Когда меня опускали в могилу, я собрал все силы и мне как будто удалось испустить некое подобие крика, но его совершенно покрыл грохот земли, сыплющейся на гроб. Я очутился в плотной и осязаемой, чернее ночи, темноте. Впрочем, я не испытывал страданий — по крайней мере, телесных. Что же касается душевных страданий, то для описания их мне потребовались бы целые тома. Самой первой пришла ко мне мысль, что я умру от голода или буду съеден червями и никак не смогу этому воспротивиться. Потом я думал о случившихся накануне событиях; о Джачинте; о моей картине, которая могла бы иметь такой успех в Салоне; о написанной мною драме, которую должны были поставить на сцене; о том, что я собирался встретиться с друзьями; о платье, которое мой портной должен был принести сегодня, и уже не помню, о чем еще, — о тысяче вещей, о которых мне вовсе не полагалось бы беспокоиться.

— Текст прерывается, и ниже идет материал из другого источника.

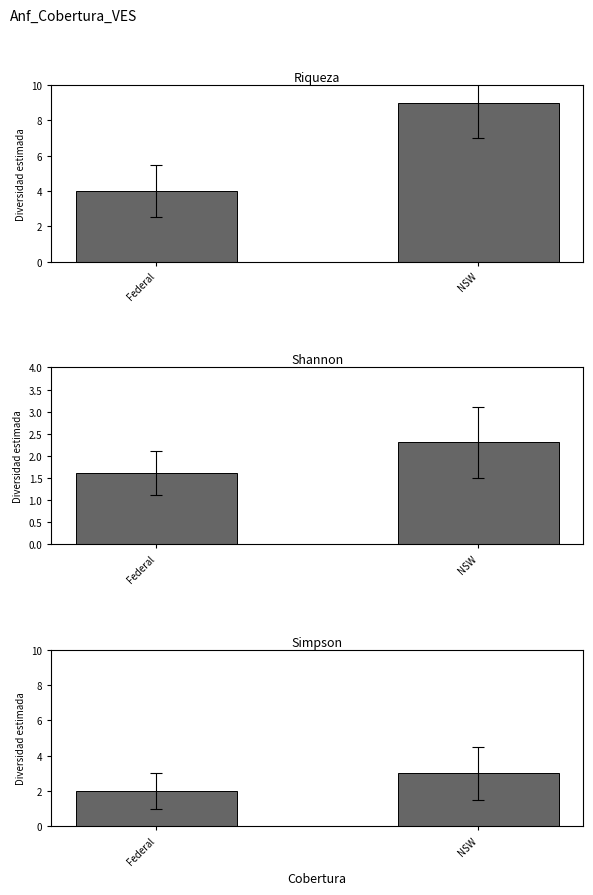

The value of Riqueza at Federal is 4.0. True or false?

True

Наконец, вернувшись мыслями к Джачинте, я стал обдумывать ее поведение. Я еще раз вспомнил каждый ее жест, каждое слово. Мне показалось, что было нечто преувеличенное и наигранное в ее слезах, которым не следовало бы доверять. Эта догадка заставила меня вспомнить и некоторые другие случаи, совершенно позабытые; я увидел кое-какие детали, которым прежде не придавал значения, в новом свете, и теперь они стали чрезвычайно важны для меня. Проявления чувств, которые я считал искренними, теперь показались мне подозрительными. Мне вновь пришло в голову, что, по всей видимости, до меня за ней ухаживал один фатоватый молодой человек, полугражданский-полувоенный. Как-то, в один из вечеров, когда мы были с нею вместе, Джачинта произнесла его имя вместо моего, — верный признак того, что он был ей не безразличен. К тому же, как я помнил, она не раз говорила о нем в самом выгодном смысле — как о человеке, который вызывает у нее симпатию.

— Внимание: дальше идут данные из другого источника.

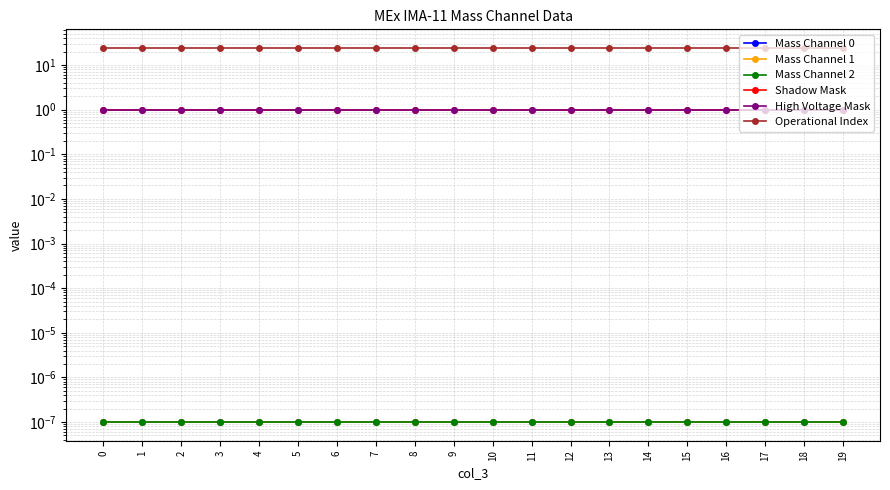

The Mass Channel 1 series shows 0.0 at 11. True or false?

False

Эта мысль овладела мною, голова наполнилась различными сопоставлениями, предположениями, истолкованиями — как можно догадаться, неблагоприятными для Джачинты. Неведомое прежде чувство коснулось моего сердца: я понял, что такое страдание. Я стал чудовищно ревнив и не сомневался, что это именно Джачинта, сговорившись со своим любовником, велела закопать меня в землю заживо, чтобы избавиться от меня. Быть может, в эту самую минуту, думал я, они во все горло хохочут над успехом своего хитроумного плана, и Джачинта позволяет другому целовать себя в губы — те самые, которые столько раз клялись принадлежать только мне.
Мысль эта привела меня в неописуемую ярость; я снова попытался пошевелиться, судорожно дернулся — так резко, что от одного движения саван лопнул по швам. Освободив руки и ноги, я стал изо всех сил колотить локтями и коленями в крышку гроба, чтобы, сбросив ее, найти изменницу в объятиях жалкого подлеца и убить ее. Какая жестокая ирония судьбы — лежа в гробу, желать смерти другим!
Огромная масса земли, придавившая доски, делала тщетными мои усилия. Я устал, изнемог, впал в оцепенение и снова сделался мертвецом. Мое душевное волнение утихло, я стал более здраво воспринимать происшедшее. Воспоминание обо всем, что эта девушка делала для меня, о ее искренней преданности и заботе тотчас рассеяло мои смехотворные подозрения.
Исчерпав все темы для размышления и уже не зная, как убить время, я принялся сочинять стихи; в такой прискорбной ситуации они получались не слишком веселыми: в сравнении с ними мрачные творения Юнга и Гервея {233} показались бы просто балаганными куплетами. Я живописал чувства человека, сохранившего в могиле все земные страсти, и озаглавил свою загробную фантазию „Жизнь в смерти“. {234} Право слово, прекрасное название! Меня приводило в отчаяние лишь то, что некому было все это прочесть.